I can't come up with any other reason than scarcity of quantity of quality girls / my standards are too unrealistically high, that is holding me back.

From your posts I get that same impression. It's hard to develop a high level of abundance if there is no abundance :)

But of course it won't hurt if you just keep going and work on the details and then try out other cities once you have the opportunity to do so.

On 3.2.2022 at 6:46 PM, Migue Lonas said:

I am aware of my looks and consciously use that to my advantage in the first seconds / minutes of the cold approach.

How do you use your looks to your advantage? That sounds interesting!

 

On 3.2.2022 at 6:46 PM, Migue Lonas said:

But if we think about it, if I had 100 hot girls waiting to fuck me, I probably wouldn't give one shit about any of the girls. If I connected with one of them deeper, then sure, but I'm not sure if there is a reason to connect with just one girl deeper, why not 5 or 10?

And if I connect with 10 girls, then the same game, I don't care much if one falls off from my harem, because 10 other is waiting to connect with me.

Sure. It really is about actual abundance. Funny how these same basic principles apply at every level :)

On 3.2.2022 at 6:46 PM, Migue Lonas said:

Depending on my mood and the level of her hotness, I might even say straight out say: ''chill out, you are trying too hard. I don't like try-hards. Please don't disappoint me.'' This would be regarded in most cases in society as me being an asshole or scumbag, but the shit works on the hottest girls. They have never gotten that shit.

Haha, I love it. I really had to laugh out loud when I read this. That frame is amazing. She's trying way too hard, lol. 

Yes, it would probably be considered rude, but I feel like the girls we're talking here find it rude when you're too friendly and ass-kissing with them and love it when someone is edgy.

I'd still like to see the shift of facial expressions after saying that line, the pure disbelief and maybe a bit of apologetic-ness haha.

On 3.2.2022 at 6:46 PM, Migue Lonas said:

Thanks for the conversation tho, appreciate it, I don't think I've had such a deep convo about the topic with anyone before.

You're welcome. I enjoyed this thread a lot too!

 

On 3.2.2022 at 6:46 PM, Migue Lonas said:

I'll keep doing my thing, try to improve myself to the best of my ability, and once my life allows, I will try different cities. Perhaps I'll try Vegas.

Exactly. I think you got this. 

 

On 3.2.2022 at 7:21 PM, Migue Lonas said:

What are your goal(s), when it comes to improving yourself as a man and in dating? What about you guys @Federico del pueblo 

Pursuing my life purpose of helping others to improve themselves, I want to become a coach at some point.

Reach a maximum level of emotional freedom.

Reach a maximum level of health (currently dealing with some health struggles).

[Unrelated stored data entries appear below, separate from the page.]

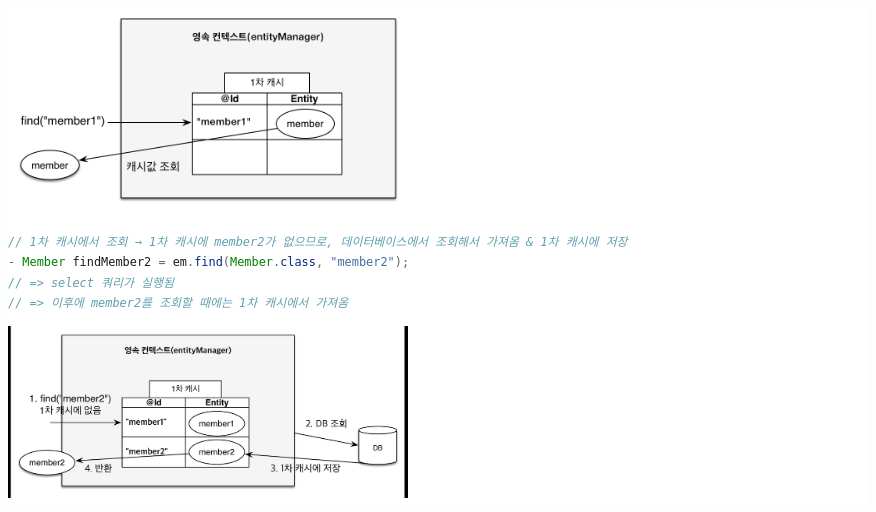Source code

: <img src="./images/3_Persistence_8.png" width="400">

```java
// 1차 캐시에서 조회 → 1차 캐시에 member2가 없으므로, 데이터베이스에서 조회해서 가져옴 & 1차 캐시에 저장
- Member findMember2 = em.find(Member.class, "member2");
// => select 쿼리가 실행됨
// => 이후에 member2를 조회할 때에는 1차 캐시에서 가져옴
```

<img src="./images/3_Persistence_9.png" width="400">
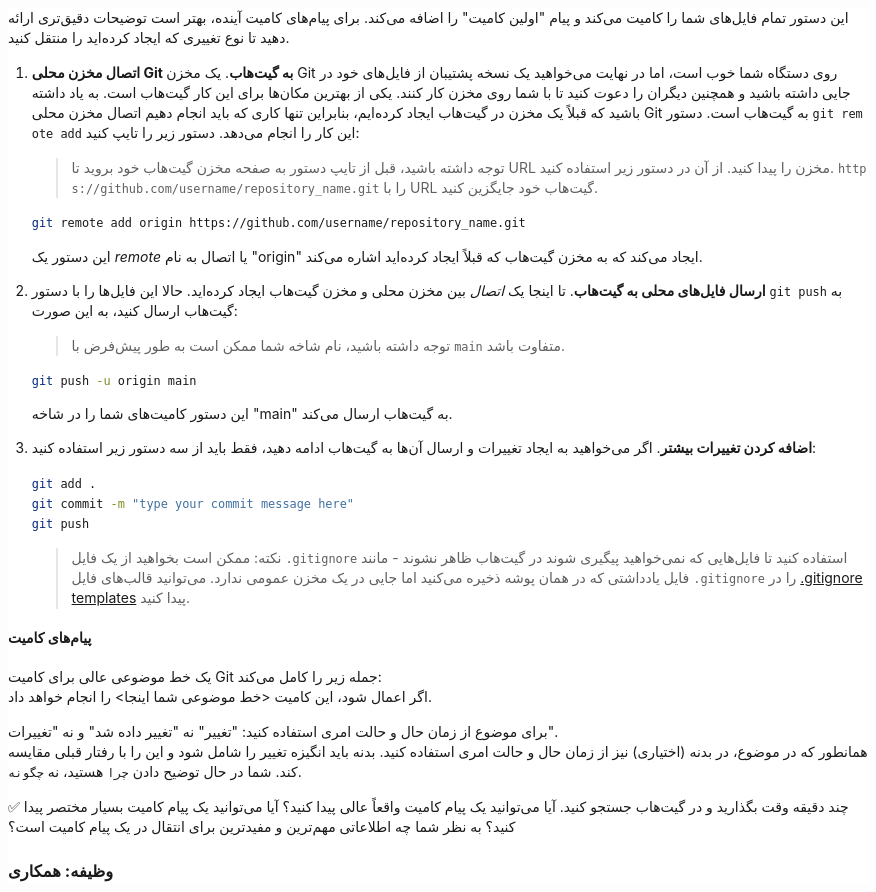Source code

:    این دستور تمام فایل‌های شما را کامیت می‌کند و پیام "اولین کامیت" را اضافه می‌کند. برای پیام‌های کامیت آینده، بهتر است توضیحات دقیق‌تری ارائه دهید تا نوع تغییری که ایجاد کرده‌اید را منتقل کنید.

1. **اتصال مخزن محلی Git به گیت‌هاب**. یک مخزن Git روی دستگاه شما خوب است، اما در نهایت می‌خواهید یک نسخه پشتیبان از فایل‌های خود در جایی داشته باشید و همچنین دیگران را دعوت کنید تا با شما روی مخزن کار کنند. یکی از بهترین مکان‌ها برای این کار گیت‌هاب است. به یاد داشته باشید که قبلاً یک مخزن در گیت‌هاب ایجاد کرده‌ایم، بنابراین تنها کاری که باید انجام دهیم اتصال مخزن محلی Git به گیت‌هاب است. دستور `git remote add` این کار را انجام می‌دهد. دستور زیر را تایپ کنید:

   > توجه داشته باشید، قبل از تایپ دستور به صفحه مخزن گیت‌هاب خود بروید تا URL مخزن را پیدا کنید. از آن در دستور زیر استفاده کنید. ```https://github.com/username/repository_name.git``` را با URL گیت‌هاب خود جایگزین کنید.

   ```bash
   git remote add origin https://github.com/username/repository_name.git
   ```

   این دستور یک _remote_ یا اتصال به نام "origin" ایجاد می‌کند که به مخزن گیت‌هاب که قبلاً ایجاد کرده‌اید اشاره می‌کند.

1. **ارسال فایل‌های محلی به گیت‌هاب**. تا اینجا یک _اتصال_ بین مخزن محلی و مخزن گیت‌هاب ایجاد کرده‌اید. حالا این فایل‌ها را با دستور `git push` به گیت‌هاب ارسال کنید، به این صورت:

   > توجه داشته باشید، نام شاخه شما ممکن است به طور پیش‌فرض با ```main``` متفاوت باشد.

   ```bash
   git push -u origin main
   ```

   این دستور کامیت‌های شما را در شاخه "main" به گیت‌هاب ارسال می‌کند.

2. **اضافه کردن تغییرات بیشتر**. اگر می‌خواهید به ایجاد تغییرات و ارسال آن‌ها به گیت‌هاب ادامه دهید، فقط باید از سه دستور زیر استفاده کنید:

   ```bash
   git add .
   git commit -m "type your commit message here"
   git push
   ```

   > نکته: ممکن است بخواهید از یک فایل `.gitignore` استفاده کنید تا فایل‌هایی که نمی‌خواهید پیگیری شوند در گیت‌هاب ظاهر نشوند - مانند فایل یادداشتی که در همان پوشه ذخیره می‌کنید اما جایی در یک مخزن عمومی ندارد. می‌توانید قالب‌های فایل `.gitignore` را در [.gitignore templates](https://github.com/github/gitignore) پیدا کنید.

#### پیام‌های کامیت

یک خط موضوعی عالی برای کامیت Git جمله زیر را کامل می‌کند:  
اگر اعمال شود، این کامیت <خط موضوعی شما اینجا> را انجام خواهد داد.

برای موضوع از زمان حال و حالت امری استفاده کنید: "تغییر" نه "تغییر داده شد" و نه "تغییرات".  
همانطور که در موضوع، در بدنه (اختیاری) نیز از زمان حال و حالت امری استفاده کنید. بدنه باید انگیزه تغییر را شامل شود و این را با رفتار قبلی مقایسه کند. شما در حال توضیح دادن `چرا` هستید، نه `چگونه`.

✅ چند دقیقه وقت بگذارید و در گیت‌هاب جستجو کنید. آیا می‌توانید یک پیام کامیت واقعاً عالی پیدا کنید؟ آیا می‌توانید یک پیام کامیت بسیار مختصر پیدا کنید؟ به نظر شما چه اطلاعاتی مهم‌ترین و مفیدترین برای انتقال در یک پیام کامیت است؟

### وظیفه: همکاری
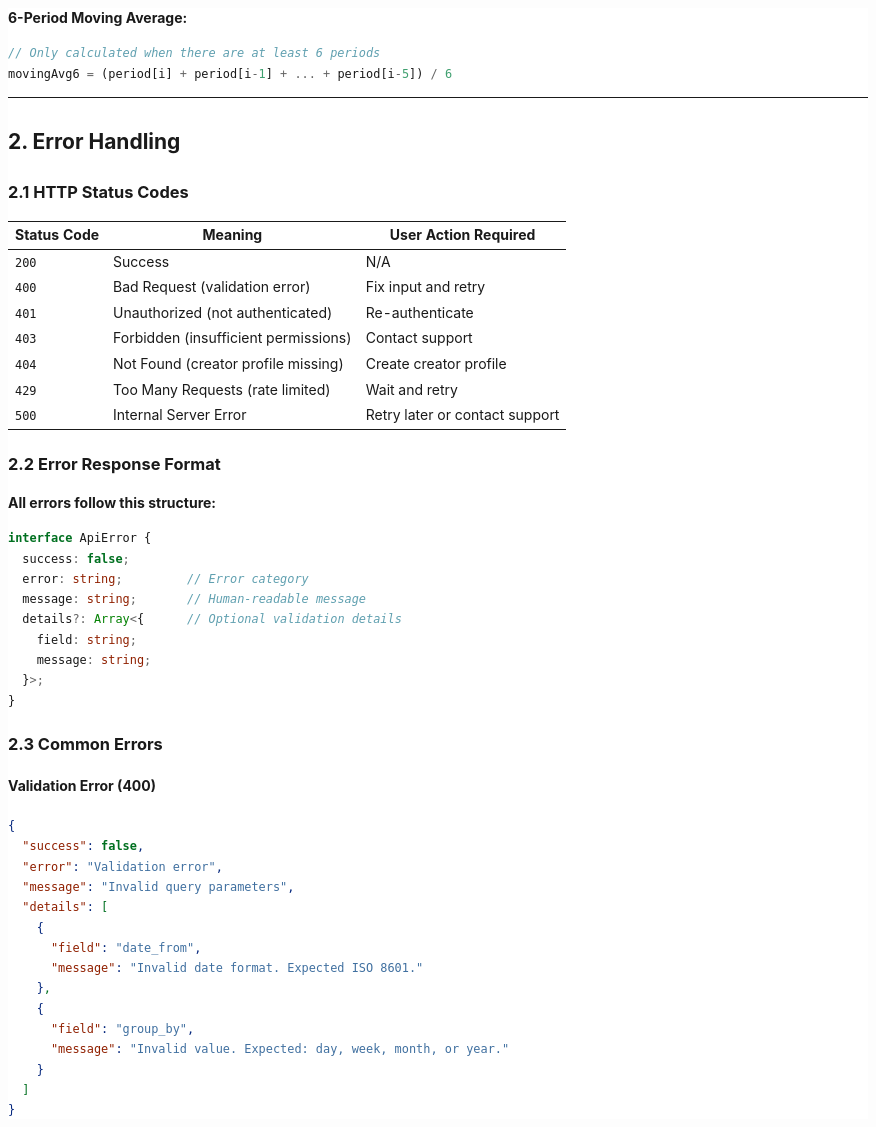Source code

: **6-Period Moving Average:**
```typescript
// Only calculated when there are at least 6 periods
movingAvg6 = (period[i] + period[i-1] + ... + period[i-5]) / 6
```

---

## 2. Error Handling

### 2.1 HTTP Status Codes

| Status Code | Meaning | User Action Required |
|-------------|---------|---------------------|
| `200` | Success | N/A |
| `400` | Bad Request (validation error) | Fix input and retry |
| `401` | Unauthorized (not authenticated) | Re-authenticate |
| `403` | Forbidden (insufficient permissions) | Contact support |
| `404` | Not Found (creator profile missing) | Create creator profile |
| `429` | Too Many Requests (rate limited) | Wait and retry |
| `500` | Internal Server Error | Retry later or contact support |

### 2.2 Error Response Format

**All errors follow this structure:**
```typescript
interface ApiError {
  success: false;
  error: string;         // Error category
  message: string;       // Human-readable message
  details?: Array<{      // Optional validation details
    field: string;
    message: string;
  }>;
}
```

### 2.3 Common Errors

#### Validation Error (400)
```json
{
  "success": false,
  "error": "Validation error",
  "message": "Invalid query parameters",
  "details": [
    {
      "field": "date_from",
      "message": "Invalid date format. Expected ISO 8601."
    },
    {
      "field": "group_by",
      "message": "Invalid value. Expected: day, week, month, or year."
    }
  ]
}
```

Having a balanced life style of work, fitness, personal development and spirituality, meditation, dating, friends, sometimes traveling, maybe learning more or improving languages I already speak, starting experimenting with psychedelics.

In dating I first want to reach a high skill level, hard to define how high but probably what you'd consider "advanced" and just be casually dating for some time.

Then, when I'm sick of that, I could see myself in a long-term relationship with some amazing girl.

Ok, that was a really cool exchange. I wish you the best for your goals!